Mozaik Islam

Menjaga Akidah Islam dan Menghargai Kebhinekaan demi Masyarakat yang Harmonis dan Sejahtera dalam Bingkai NKRI

Cara Niat Puasa Ramadhan

ssalamualaikum wr. wb.

Pak Ustadz, langsung saja, saya mau tanya bagaimana cara berniat puasa yg benar? Apakah harus kita lafazkan atau dgn kita sengaja berpuasa secara otomatis kita telah berniat utk puasa? Saya pernah dengar niat itu artinya sengaja jdi kalau kita sengaja melakukan puasa berarti sudah berniat tanpa harus dilafazkan. Mohon dijelaskan.

Wassalamu’alaikum wr. wb.

Jawaban

Assalamu ‘alaikum warahmatullahi wabarakatuh,

Niat adl syarat sah semua ibadah. Tanpa niat maka semua jenis ibadah tdk sah dilakukan.

Misalnya seorang yg melakukan puasa di bulan Ramadhan, tapi dia tdk meniatkannya sejak malam (tabyiitunniyah), maka dia tetap haram makan & minum di siang hari, namun puasanya tdk sah. Di hari lain, dia wajib mengganti puasanya yg tdk dilandasi niat sebelumnya.

Namun niat melakukan ibadah berbeda dgn melafadzkan niat. Lafadz seperti nawaitu shauma ghadin… bukanlah niat itu sendiri, melainkan hanya merupakan lafadz dari niat. Niat itu sendiri adanya di dalam hati.

Ketika seseorang berpuasa & menyengaja di dalam hatinya bahwa dirinya akan melakukan puasa, itu namanya niat. Sebaliknya, seorang yg melafazkan lafadz niat, belum tentu di dalam hatinya berniat melakukan puasa.

Misalnya, seorang guru TK sedangkan mengajarkan lafadz itu di depan murid-muridnya, meski dia mengulang-ulang lafadz itu belasan kali, tetapi kita tdk mengatakan bahwa ibu guru TK itu sedang berniat utk puasa esok harinya. Dia hanya melafadzkannya kalimat itu saja, tanpa meniatkannya di dalam hati.

Demikian juga seorang dubber (pengisi suara) yg sedang rekaman. Meski dia merekam suara yg melafazkan niat puasa, belum tentu di dalam hatinya dia berniat utk puasa esok harinya.

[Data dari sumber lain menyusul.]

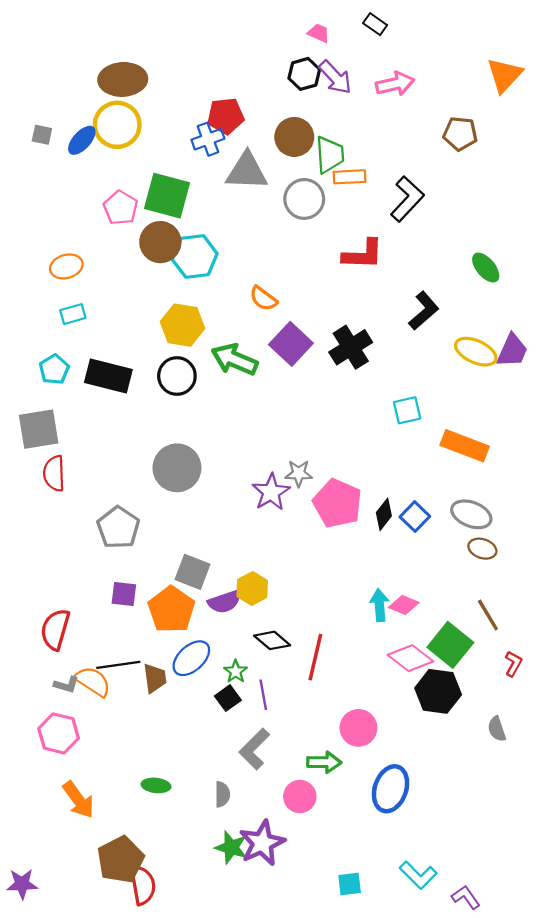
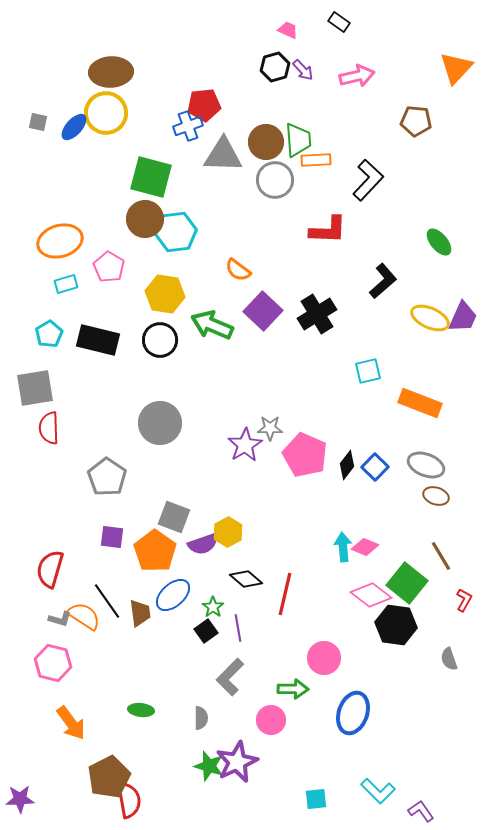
purple arrow: (335, 77) -> (303, 70), size x0.7
brown circle: (294, 137) -> (266, 142), moved
pink pentagon: (121, 208) -> (109, 267), moved
orange ellipse: (66, 266) -> (60, 241), size x1.5
black line: (118, 665) -> (107, 601), turned 63

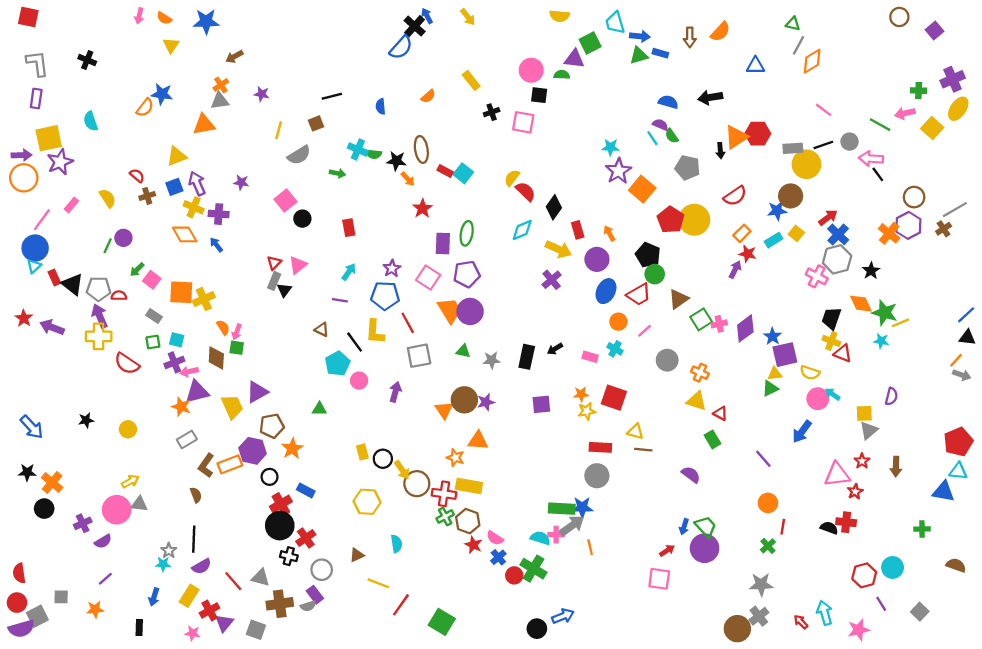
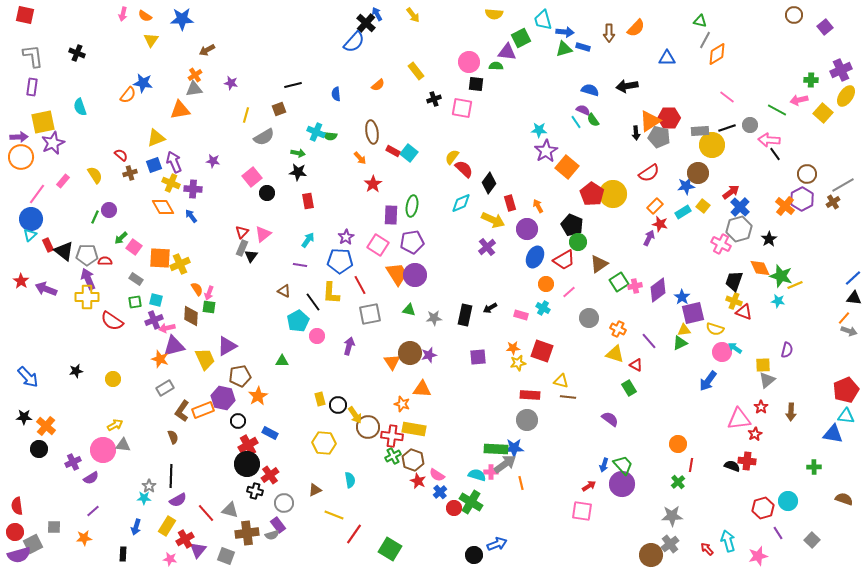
black star: (396, 161) -> (298, 172), moved
gray pentagon: (688, 168) -> (659, 137), moved
purple line: (763, 459) -> (649, 341), moved

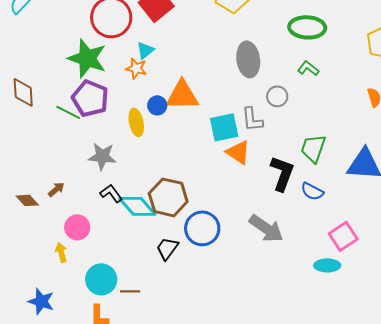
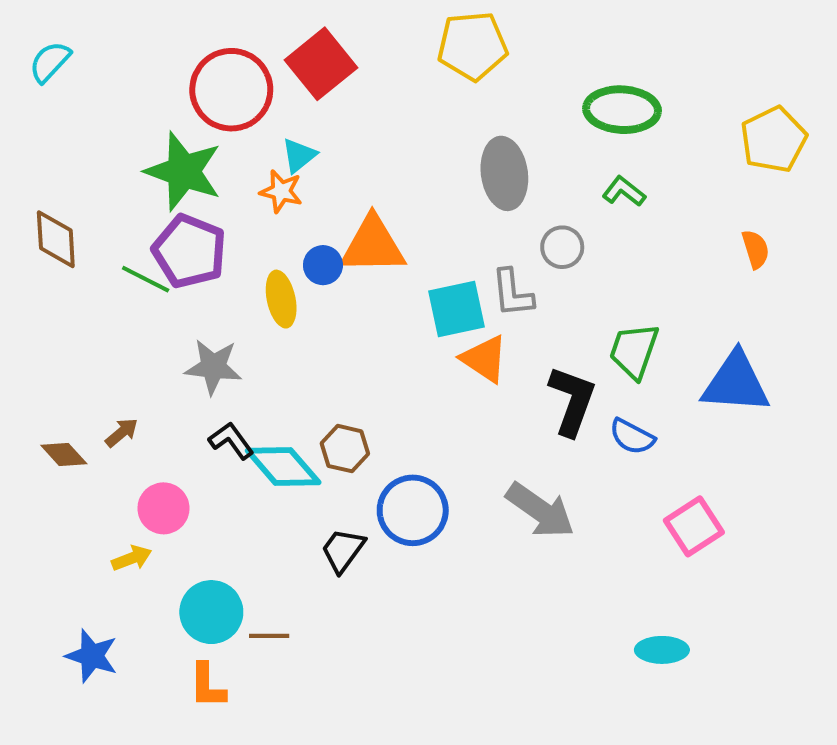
brown hexagon: (168, 197) -> (345, 449), size x0.6
yellow arrow: (61, 252) -> (132, 558), turned 84
cyan ellipse: (327, 265) -> (662, 650), moved

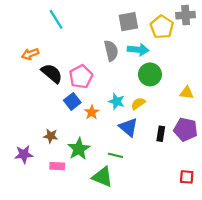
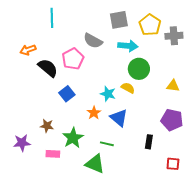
gray cross: (186, 15) -> (174, 36), moved
cyan line: (56, 19) -> (52, 18), turned 30
gray semicircle: (111, 51) -> (93, 41), moved, turned 132
pink pentagon: (81, 77) -> (73, 59), moved
yellow semicircle: (138, 104) -> (128, 88), moved, turned 64
orange star: (92, 112) -> (94, 113), moved
black rectangle: (161, 134) -> (149, 142), moved

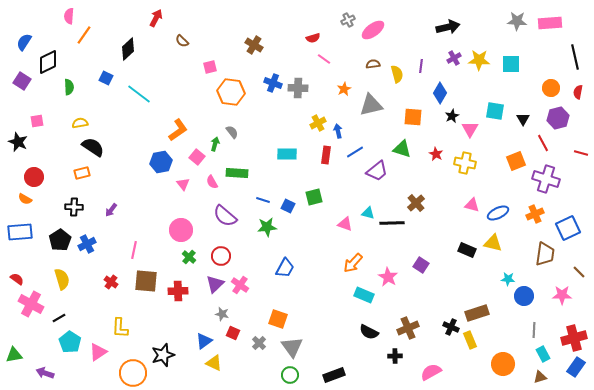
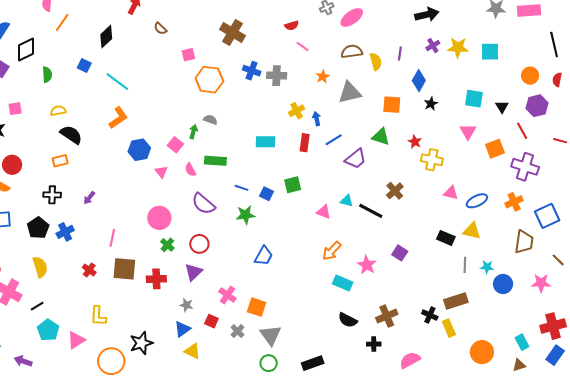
brown cross: (254, 45) -> (232, 33), size x1.4
brown semicircle: (373, 64) -> (352, 52), size x1.5
pink triangle: (470, 129) -> (468, 132), moved
orange L-shape: (178, 130) -> (118, 118), moved
gray semicircle: (232, 132) -> (210, 120), turned -32
yellow cross: (465, 163) -> (432, 160), moved
black line: (392, 223) -> (371, 211), turned 30
pink cross: (240, 285) -> (227, 295), moved
gray star: (222, 314) -> (186, 305), moved
gray line: (534, 330) -> (465, 265), moved

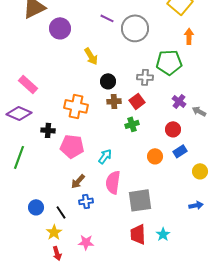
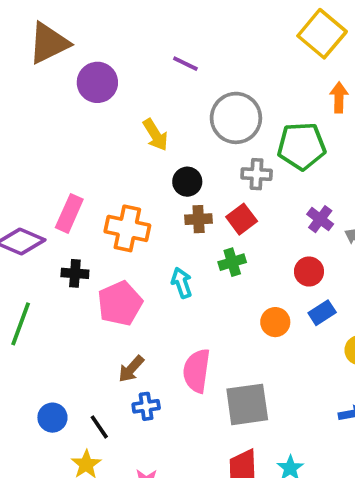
gray circle: (135, 28) -> (236, 118), moved
pink rectangle: (28, 84) -> (69, 213), moved, turned 72
pink pentagon: (72, 146) -> (120, 303), turned -30
cyan arrow: (105, 156) -> (182, 283), moved, turned -56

Sebaliknya, seseorang mungkin saja berniat utk puasa esok harinya, meski lidahnya tdk melafadzkan apapun. Sebab tempat niat itu memang bukan di lidah, melainkan apa yg terbersit di hati.
Sebagian ulama yg terlalu berhati-hati dgn masalah niat ini, sehingga saking tingginya kehati-hatian yg dilakukanya, sampai-sampai mereka menganjurkan utk melafadzkan saja niat itu dgn lisan. Mungkin maksudnya, bisa lbh pasti & lbh mantap, paling tdk bisa menjamin bahwa dirinya sudah berniat. Meski mereka tdk mewajibkannya, namun mereka menganjurkannya.

Sebagian kalangan lainnya mengatakan bahwa melafadzkan niat itu tdk menjadi kewajiban, syarat atau apapun. Bahkan kalau sampai ke tingkat keyakinan bahwa melafazkan niat itu sesuatu keharusan, sudah termasuk mengada-adakan perkara baru di dalam agama, padahal tdk diperintahkan & tdk juga dicontohkan oleh Rasulullah SAW.

Tentu saja masalah ini sangat panjang diperdebatkan oleh para ulama, mulai dari yg menganjurkan sampai kpd yg membid’ahkannya. Semua tentu berangkat dari ingin mencapai kesempurnaan dalam beribadah kpd Allah SWT. Bahwa di tengah jalan mereka berbeda pandangan, hal itu sangat wajar & manusia, bahkan sejarah khilaf fiqih sudah dimulai sejak nabi masih hidup. Tidak ada yg perlu dikhawatirkan, selama kita tetap saling santun kpd sesama.

Wallahu a’lam bishshawab, wassalamu ‘alaikum warahmatullahi wabarakatuh.